Nobel Prize to Mather and Smoot for CMB Anisotropies
The Nobel Prize in Physics has been awarded to John Mather and George Smoot, for their discovery using the COBE satellite of temperature anisotropies in the cosmic microwave background. (Update: To be more accurate, Mather won the prize for measuring the blackbody spectrum of photons, announced in 1990; Smoot won it for measuring the anisotropies, announced in 1992. Thanks to Ned Wright for pointing out my sloppiness.) These tiny fluctuations in temperature provide a high-precision snapshot of what the universe was like 380,000 years after the Big Bang. They originate in density fluctuations that grow into large-scale structure today, and subsequent careful examination of the properties has revealed a tremendous amount about our universe. It’s a very well-deserved Nobel, which was top on my list of potential cosmology prizes back in May:
The 1992 observation of CMB anisotropies by NASA’s COBE satellite was the first step in a revolution in how cosmology is done, one that has come to dominate a lot of current research.

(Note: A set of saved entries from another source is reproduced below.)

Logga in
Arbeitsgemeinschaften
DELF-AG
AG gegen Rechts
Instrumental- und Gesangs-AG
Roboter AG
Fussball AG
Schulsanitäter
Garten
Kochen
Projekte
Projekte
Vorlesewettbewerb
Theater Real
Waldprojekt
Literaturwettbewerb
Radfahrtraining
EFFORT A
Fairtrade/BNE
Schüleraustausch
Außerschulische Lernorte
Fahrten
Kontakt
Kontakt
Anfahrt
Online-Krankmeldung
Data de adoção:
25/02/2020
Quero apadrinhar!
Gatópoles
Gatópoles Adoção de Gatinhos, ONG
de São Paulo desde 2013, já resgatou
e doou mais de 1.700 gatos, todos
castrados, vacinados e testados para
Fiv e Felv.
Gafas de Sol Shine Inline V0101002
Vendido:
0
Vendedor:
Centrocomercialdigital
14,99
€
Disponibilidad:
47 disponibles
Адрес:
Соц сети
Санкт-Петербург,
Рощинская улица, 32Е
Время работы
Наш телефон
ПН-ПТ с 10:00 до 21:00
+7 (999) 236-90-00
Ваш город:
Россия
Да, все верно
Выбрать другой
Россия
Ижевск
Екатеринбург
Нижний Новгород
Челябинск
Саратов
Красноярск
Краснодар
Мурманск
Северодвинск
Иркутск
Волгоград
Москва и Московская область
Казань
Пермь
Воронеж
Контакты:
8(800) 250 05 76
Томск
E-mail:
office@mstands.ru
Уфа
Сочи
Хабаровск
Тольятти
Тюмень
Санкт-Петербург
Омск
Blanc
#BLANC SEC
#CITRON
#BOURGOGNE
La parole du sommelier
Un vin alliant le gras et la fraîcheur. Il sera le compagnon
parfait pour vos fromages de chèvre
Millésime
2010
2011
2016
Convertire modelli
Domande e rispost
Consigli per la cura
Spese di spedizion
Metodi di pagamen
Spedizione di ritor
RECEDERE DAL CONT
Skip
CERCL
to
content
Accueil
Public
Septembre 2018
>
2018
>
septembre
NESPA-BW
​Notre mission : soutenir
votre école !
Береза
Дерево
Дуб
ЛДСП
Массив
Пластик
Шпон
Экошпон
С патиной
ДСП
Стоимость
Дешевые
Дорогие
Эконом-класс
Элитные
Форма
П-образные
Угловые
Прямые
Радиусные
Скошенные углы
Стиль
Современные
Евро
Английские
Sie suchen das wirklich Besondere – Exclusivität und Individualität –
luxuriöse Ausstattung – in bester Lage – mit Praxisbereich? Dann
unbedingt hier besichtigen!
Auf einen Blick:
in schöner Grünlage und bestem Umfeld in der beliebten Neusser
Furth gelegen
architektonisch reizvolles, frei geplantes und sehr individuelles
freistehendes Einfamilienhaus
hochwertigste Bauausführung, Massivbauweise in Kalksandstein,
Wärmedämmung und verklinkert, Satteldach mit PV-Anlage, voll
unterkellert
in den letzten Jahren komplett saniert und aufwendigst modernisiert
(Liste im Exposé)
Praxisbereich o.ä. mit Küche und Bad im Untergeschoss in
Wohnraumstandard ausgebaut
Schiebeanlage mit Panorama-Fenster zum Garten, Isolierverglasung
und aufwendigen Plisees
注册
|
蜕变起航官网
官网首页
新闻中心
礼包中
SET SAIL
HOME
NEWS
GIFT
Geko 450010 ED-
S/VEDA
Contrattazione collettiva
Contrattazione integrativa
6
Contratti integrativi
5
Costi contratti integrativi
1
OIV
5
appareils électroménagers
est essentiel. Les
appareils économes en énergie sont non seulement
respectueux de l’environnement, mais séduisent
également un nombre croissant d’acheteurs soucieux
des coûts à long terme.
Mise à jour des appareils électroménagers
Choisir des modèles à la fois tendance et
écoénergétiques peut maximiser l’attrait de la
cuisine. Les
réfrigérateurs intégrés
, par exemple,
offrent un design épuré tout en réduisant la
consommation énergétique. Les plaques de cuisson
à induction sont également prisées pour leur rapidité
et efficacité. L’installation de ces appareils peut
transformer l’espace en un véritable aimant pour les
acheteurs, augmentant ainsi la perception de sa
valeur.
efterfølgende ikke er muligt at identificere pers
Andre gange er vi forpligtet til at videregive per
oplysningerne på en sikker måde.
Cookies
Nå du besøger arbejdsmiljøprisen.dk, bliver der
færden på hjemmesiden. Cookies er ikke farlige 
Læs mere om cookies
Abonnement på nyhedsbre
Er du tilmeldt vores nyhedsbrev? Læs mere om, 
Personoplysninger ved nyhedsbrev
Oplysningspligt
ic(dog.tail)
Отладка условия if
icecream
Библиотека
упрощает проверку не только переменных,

Subsequent measurements by other experiments have obviously led to great improvements in precision, and most importantly extended our understanding of the anisotropies to smaller length scales, but I think the initial finding deserves the Nobel. So to whom should the prize be awarded? On purely scientific grounds, it seems to me that there was an obvious three-way prize that should have been given a while ago, to David Wilkinson, John Mather, and George Smoot. Wilkinson was the grandfather of the project, and was the leading CMB experimentalist for decades. Mather was the Project Manager for the satellite itself (as well as the Principal Investigator for the FIRAS instrument that measured the blackbody spectrum), while Smoot was the PI for the DMR instrument that actually measured the anisotropies. Unfortunately, Wilkinson passed away in 2002. Another complicating factor is that there were various intra-collaboration squabbles, leading to books by both Smoot and Mather that weren’t always completely complimentary toward each other. Still, background noise like that shouldn’t get in the way of great science, and these guys definitely deserve the Nobel.
When the results were announced in 1992, I was a fourth-year graduate student at the Center for Astrophysics at Harvard. Somehow, despite great attempts at secrecy, Bill Press had received a leak about the upcoming announcement, and had told some of us at CfA. The next day I went to the Physics colloquium and was the first to spread the news to some of the famous physicists chatting in the tea room, like Sidney Coleman and Roman Jackiw. My first feeling of being a cosmology insider.
It was a funny discovery, in the sense that most everyone expected that it would come (COBE was designed to do exactly this), and nevertheless ended up revolutionizing the field. The simplest measure of this was the arrival of an entire generation of smart young theoretical cosmologists who got their Ph.D.’s in the 1990′s working on the implications of the CMB anisotropies. Whenever we learn alot about the universe, of course, we also start ruling out interesting ideas; these days, nobody proposing a new cosmological scenario will be taken seriously unless their model is compatible with the microwave background.
Congratulations to John and George for ushering in the Golden Age of Cosmology!